Oakland cops attacked Occupy demonstrators on January 28, 2012. The Occupy Movement has been met with repression for the last several months., a photo by Pan-African News Wire File Photos on Flickr.
January 28, 2012 7:52 PM
Oakland police arresting about 100 protesters
Updated 11:13 PM ET
OAKLAND, Calif. - Oakland officials say police are in the process of arresting about 100 Occupy protesters for failing to disperse.
Police Sgt. Christopher Bolton says the arrests come after Occupy Oakland protesters marched through downtown Oakland a little before 8 p.m. Saturday, with some of the protesters entering a YMCA building in the city's downtown.
The arrests Saturday night come after 19 people were arrested in Occupy Oakland protests during the day.
Police used tear gas and "flash" grenades Saturday to break up hundreds of Occupy protesters after some demonstrators started throwing rocks and flares at officers and tearing down fencing.
Three officers were hurt and 19 people were arrested, the Oakland Police Department said in a release. No details on the officers' injuries were released.
Police said the group started assembling at a downtown plaza Saturday morning, with demonstrators threatening to take over the vacant Henry Kaiser Convention Center. The group then marched through the streets, disrupting traffic.
The crowd grew as the day wore on, with afternoon estimates ranging from about 1,000 to 2,000 people.
The protesters walked to the vacant convention center, where some started tearing down perimeter fencing and "destroying construction equipment" shortly before 3 p.m., the release said.
Police said they issued a dispersal order and used smoke and tear gas after some protesters pelted them with bottles, rocks, burning flares and other objects.
Most of the arrests were made when protesters ignored orders to leave and assaulted officers, the release said. By 4 p.m., the bulk of the crowd had left the convention center and headed back downtown.
The demonstration comes after Occupy protesters said earlier this week that they planned to move into a vacant building and turn it into a social center and political hub. They also threatened to try to shut down the port, occupy the airport and take over City Hall.
In a statement Friday, Oakland City Administrator Deanna Santana said the city would not be "bullied by threats of violence or illegal activity."

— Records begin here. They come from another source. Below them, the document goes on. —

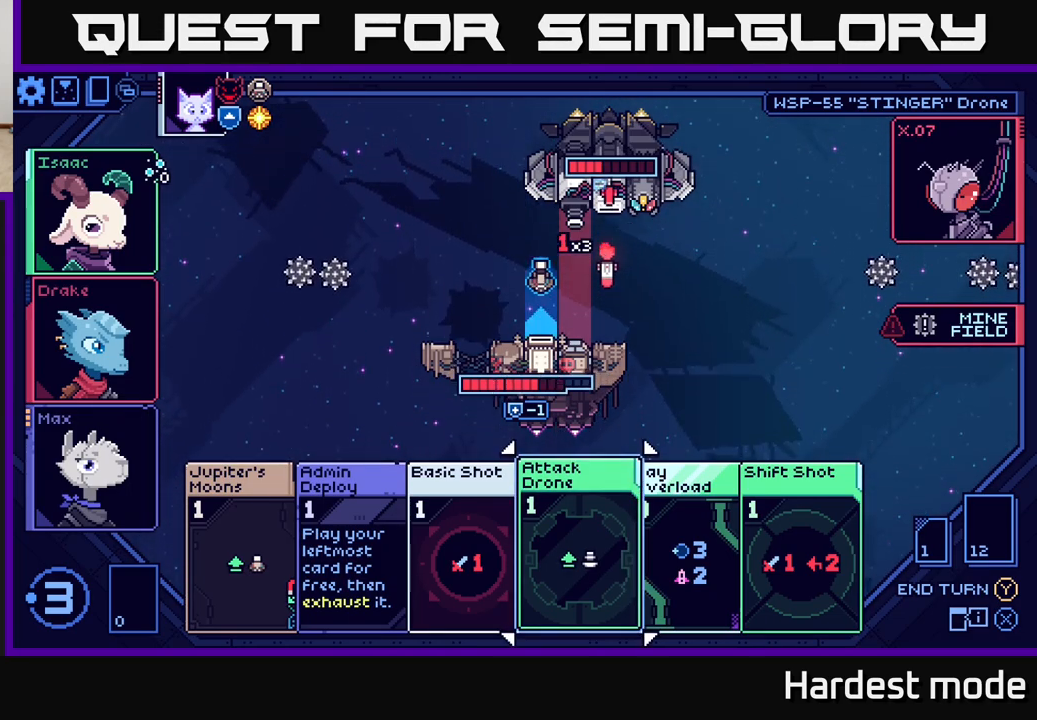
{"buttons": [], "left_stick": "left", "right_stick": "center", "events": [[67, "left_stick", "center"], [367, "left_stick", "left"]]}
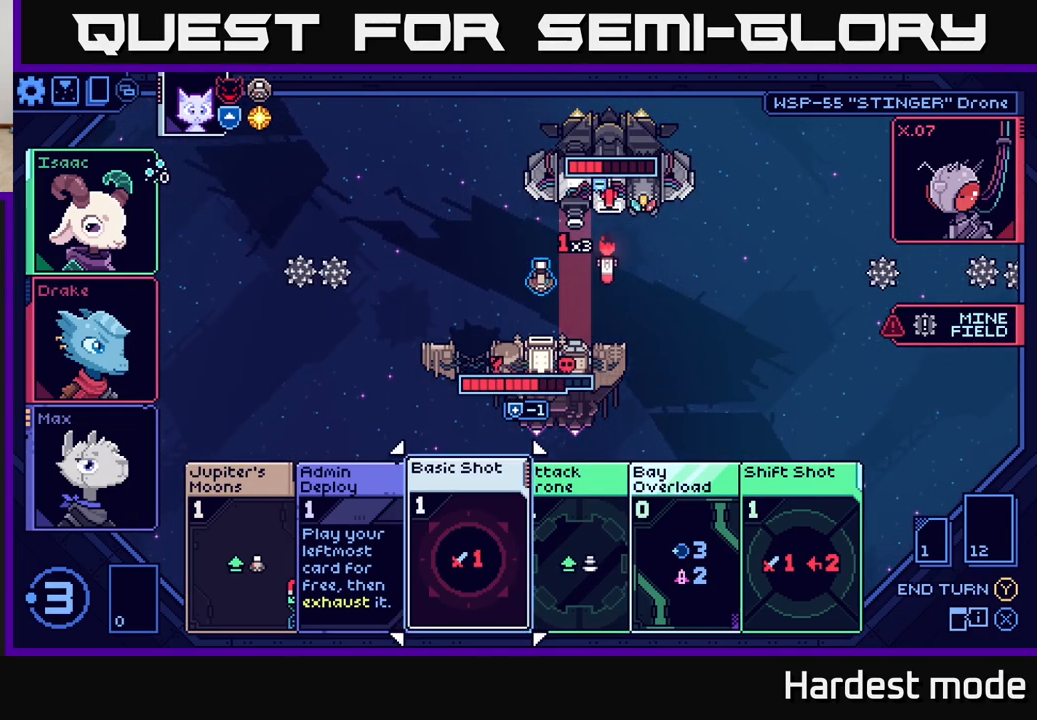
{"buttons": [], "left_stick": "right", "right_stick": "center", "events": [[17, "left_stick", "center"], [150, "left_stick", "left"], [250, "left_stick", "down-left"], [350, "left_stick", "center"], [433, "left_stick", "right"]]}
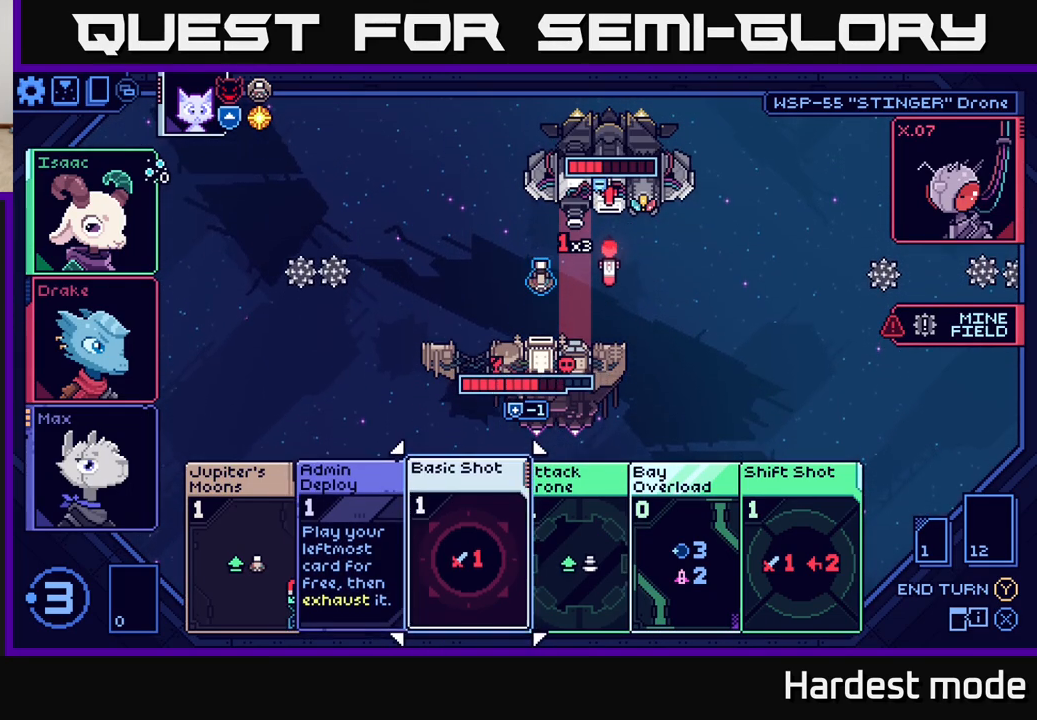
{"buttons": [], "left_stick": "center", "right_stick": "center", "events": [[117, "left_stick", "center"], [167, "A", "down"], [267, "A", "up"]]}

Interim police Chief Howard Jordan also warned that officers would arrest those carrying out illegal actions.
Oakland officials said Friday that since the Occupy Oakland encampment was first established in late October, police have arrested about 300 people.
The national Occupy Wall Street movement, which denounces corporate excess and economic inequality, began in New York City in the fall but has been largely dormant lately.
Oakland, New York and Los Angeles were among the cities with the largest and most vocal Occupy protests early on. The demonstrations ebbed after those cities used force to move out hundreds of demonstrators who had set up tent cities.
In Oakland, the police department received heavy criticism for using force to break up earlier protests. Among the critics was the mayor, who said she wasn't briefed on the department's plans. Earlier this month, a court-appointed monitor submitted a report to a federal judge that included "serious concerns" about the department's handling of the Occupy protests.